#### [WHAT NEEDS TO BE DONE]
Return exactly the span of lines that opens with the line containing "Continue reading" and closes with the last line of the data, inclusive.
====== RECORDS PROVIDED ======
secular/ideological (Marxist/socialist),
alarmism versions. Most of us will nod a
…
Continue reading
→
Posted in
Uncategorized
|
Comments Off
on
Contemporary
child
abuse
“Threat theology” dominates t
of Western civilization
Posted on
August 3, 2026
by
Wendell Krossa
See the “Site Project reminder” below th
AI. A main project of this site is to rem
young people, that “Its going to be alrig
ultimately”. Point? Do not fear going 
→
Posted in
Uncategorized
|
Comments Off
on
======
#### [TASK ANSWER]
Continue reading
→
Posted in
Uncategorized
|
Comments Off
on
Contemporary
child
abuse
“Threat theology” dominates t
of Western civilization
Posted on
August 3, 2026
by
Wendell Krossa
See the “Site Project reminder” below th
AI. A main project of this site is to rem
young people, that “Its going to be alrig
ultimately”. Point? Do not fear going 
→
Posted in
Uncategorized
|
Comments Off
on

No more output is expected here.